| WHAT THE EXERCISE ASKS |
Nothing but the pictures should go missing; return all the entries below exactly.

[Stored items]

━━━━

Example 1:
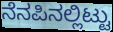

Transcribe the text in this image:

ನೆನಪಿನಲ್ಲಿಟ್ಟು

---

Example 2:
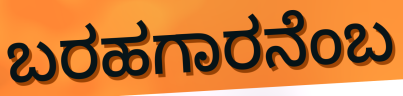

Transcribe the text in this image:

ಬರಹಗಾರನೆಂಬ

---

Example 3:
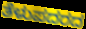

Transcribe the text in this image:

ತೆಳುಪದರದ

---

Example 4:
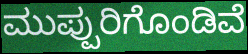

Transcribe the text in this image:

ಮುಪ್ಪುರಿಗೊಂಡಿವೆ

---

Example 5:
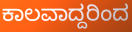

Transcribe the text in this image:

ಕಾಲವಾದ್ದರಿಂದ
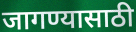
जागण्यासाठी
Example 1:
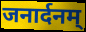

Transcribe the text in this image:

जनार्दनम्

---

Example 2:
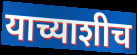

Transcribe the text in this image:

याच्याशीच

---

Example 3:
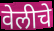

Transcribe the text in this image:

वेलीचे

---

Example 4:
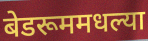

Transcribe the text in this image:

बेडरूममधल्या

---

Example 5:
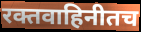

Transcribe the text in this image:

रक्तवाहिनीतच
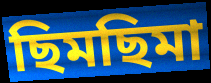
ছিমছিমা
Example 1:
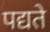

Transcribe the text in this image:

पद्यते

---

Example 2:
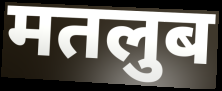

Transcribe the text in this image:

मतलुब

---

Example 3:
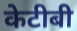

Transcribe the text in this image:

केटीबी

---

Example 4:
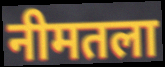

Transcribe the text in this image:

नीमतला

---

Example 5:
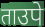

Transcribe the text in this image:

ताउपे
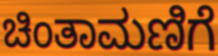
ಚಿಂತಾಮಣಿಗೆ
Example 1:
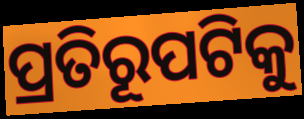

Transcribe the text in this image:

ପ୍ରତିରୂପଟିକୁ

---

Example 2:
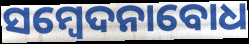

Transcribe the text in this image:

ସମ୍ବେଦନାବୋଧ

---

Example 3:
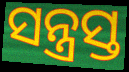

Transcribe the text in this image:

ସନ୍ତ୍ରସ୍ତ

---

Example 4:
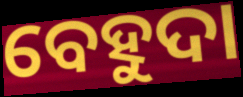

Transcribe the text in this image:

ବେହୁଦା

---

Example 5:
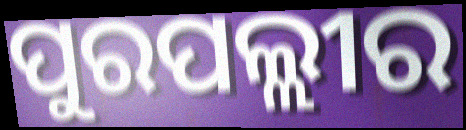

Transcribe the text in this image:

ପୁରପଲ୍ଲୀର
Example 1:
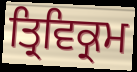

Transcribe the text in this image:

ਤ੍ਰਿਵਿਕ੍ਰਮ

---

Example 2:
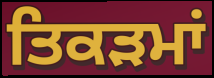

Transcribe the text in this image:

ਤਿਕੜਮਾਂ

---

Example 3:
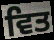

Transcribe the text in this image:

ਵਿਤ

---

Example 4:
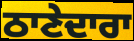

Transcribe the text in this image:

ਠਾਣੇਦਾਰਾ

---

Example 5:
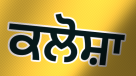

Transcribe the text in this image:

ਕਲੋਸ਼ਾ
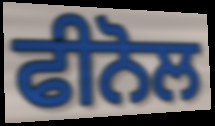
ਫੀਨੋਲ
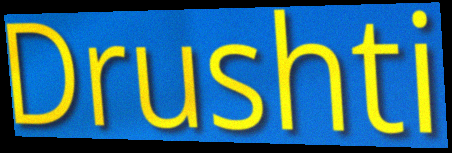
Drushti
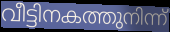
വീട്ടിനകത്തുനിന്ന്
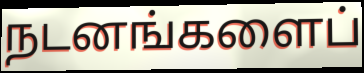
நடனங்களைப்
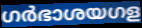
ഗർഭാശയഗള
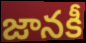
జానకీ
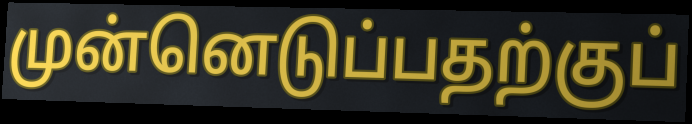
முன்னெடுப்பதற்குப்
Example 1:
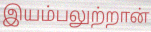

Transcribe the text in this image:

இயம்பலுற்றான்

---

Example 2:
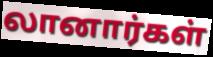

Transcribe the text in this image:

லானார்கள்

━━━━

| RESPONSE TO THE EXERCISE |
Example 1:

Transcribe the text in this image:

ನೆನಪಿನಲ್ಲಿಟ್ಟು

---

Example 2:

Transcribe the text in this image:

ಬರಹಗಾರನೆಂಬ

---

Example 3:

Transcribe the text in this image:

ತೆಳುಪದರದ

---

Example 4:

Transcribe the text in this image:

ಮುಪ್ಪುರಿಗೊಂಡಿವೆ

---

Example 5:

Transcribe the text in this image:

ಕಾಲವಾದ್ದರಿಂದ
जागण्यासाठी
Example 1:

Transcribe the text in this image:

जनार्दनम्

---

Example 2:

Transcribe the text in this image:

याच्याशीच

---

Example 3:

Transcribe the text in this image:

वेलीचे

---

Example 4:

Transcribe the text in this image:

बेडरूममधल्या

---

Example 5:

Transcribe the text in this image:

रक्तवाहिनीतच
ছিমছিমা
Example 1:

Transcribe the text in this image:

पद्यते

---

Example 2:

Transcribe the text in this image:

मतलुब

---

Example 3:

Transcribe the text in this image:

केटीबी

---

Example 4:

Transcribe the text in this image:

नीमतला

---

Example 5:

Transcribe the text in this image:

ताउपे
ಚಿಂತಾಮಣಿಗೆ
Example 1:

Transcribe the text in this image:

ପ୍ରତିରୂପଟିକୁ

---

Example 2:

Transcribe the text in this image:

ସମ୍ବେଦନାବୋଧ

---

Example 3:

Transcribe the text in this image:

ସନ୍ତ୍ରସ୍ତ

---

Example 4:

Transcribe the text in this image:

ବେହୁଦା

---

Example 5:

Transcribe the text in this image:

ପୁରପଲ୍ଲୀର
Example 1:

Transcribe the text in this image:

ਤ੍ਰਿਵਿਕ੍ਰਮ

---

Example 2:

Transcribe the text in this image:

ਤਿਕੜਮਾਂ

---

Example 3:

Transcribe the text in this image:

ਵਿਤ

---

Example 4:

Transcribe the text in this image:

ਠਾਣੇਦਾਰਾ

---

Example 5:

Transcribe the text in this image:

ਕਲੋਸ਼ਾ
ਫੀਨੋਲ
Drushti
വീട്ടിനകത്തുനിന്ന്
நடனங்களைப்
ഗർഭാശയഗള
జానకీ
முன்னெடுப்பதற்குப்
Example 1:

Transcribe the text in this image:

இயம்பலுற்றான்

---

Example 2:

Transcribe the text in this image:

லானார்கள்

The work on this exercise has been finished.